Yesterday started with the news of Scott Walker’s death, and I thought of that great Camus quote on the back of Scott 4.
Then, during a recording for the Stacking Benjamins podcast, host Joe Saul-Sehy described to me a Camus quote he saw in a piece at the Detroit Institute of Arts. “It was handwritten on this print of a bag of Wonder Bread…”
“Corita!” I said, and quickly found the piece and sent it to him.
The quote comes from “Create Dangerously,” a lecture delivered by Camus at the University of Uppsala in December 1957 (collected in the book Resistance, Rebellion, and Death).
Here it is in full:
Great ideas, it has been said, come into the world as gently as doves. Perhaps then, if we listen attentively, we shall hear, amid the uproar of empires and nations, a faint flutter of wings, the gentle stirring of life and hope. Some will say that this hope lies in a nation; others, in a man. I believe rather that it is awakened, revived, nourished by millions of solitary individuals whose deeds and works every day negate frontiers and the crudest implications of history. As a result, there shines forth fleetingly the ever threatened truth that each and every man, on the foundation of his own sufferings and joys, builds for all.
Corita used the Camus quote to emphasize that the artist can’t turn away from the world, but must find their work within it.
“Let us not look for the door, and the way out, anywhere but in the wall against which we are living,” Camus wrote. “Instead, let us seek the respite where it is—in the very thick of the battle.”

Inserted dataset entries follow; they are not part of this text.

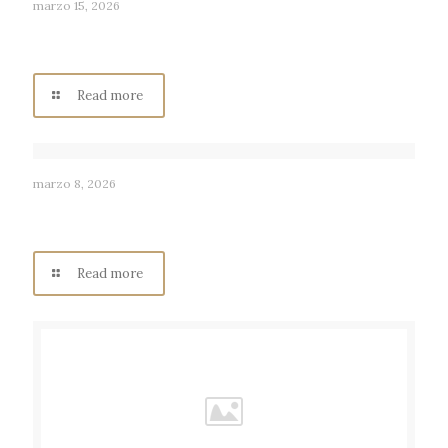
marzo 15, 2026
ANA MACÍAS RUVALCABA: “Alegre por Tradición” asi es
Radio Consentida Los Ángeles
Read more
marzo 8, 2026
ANA GABRIEL MACÍAS RUVALCABA: Historia y Cultura,
asi es Radio Consentida Los Ángeles.
Read more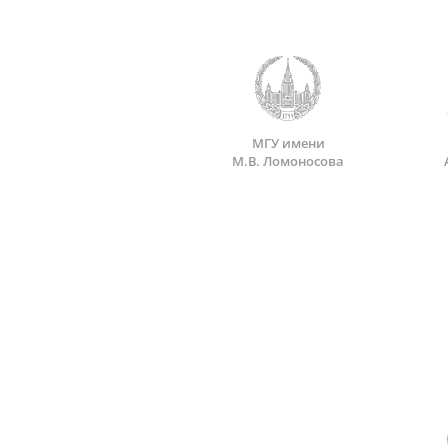
МГУ имени
М.В. Ломоносова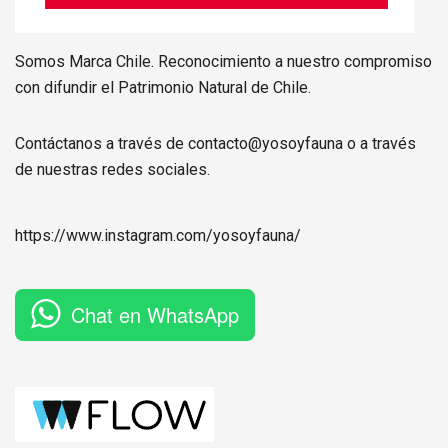
Somos Marca Chile. Reconocimiento a nuestro compromiso
con difundir el Patrimonio Natural de Chile.
Contáctanos a través de contacto@yosoyfauna o a través
de nuestras redes sociales.
https://www.instagram.com/
yosoyfauna
/
Chat en WhatsApp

If you want to learn more about Corita, I write about her in chapters 5 and 10 of Keep Going. (She was a major guardian spirit, and looked down from the bulletin board while I was writing.)
PBS’s The Art Assignment also recently shared this great 15-minute video about her work. It has a bunch of stuff I didn’t know, like how all art majors at Immaculate Heart had to be English minors, and Corita’s concept of “Plork,” a combination of play and work, the “one responsible act necessary for human advancement” that represents “the ecstasy we feel when work and play are one.” (I wish I’d remembered that bit of Learning By Heart when I wrote the “Your Work is Play” chapter of Keep Going!)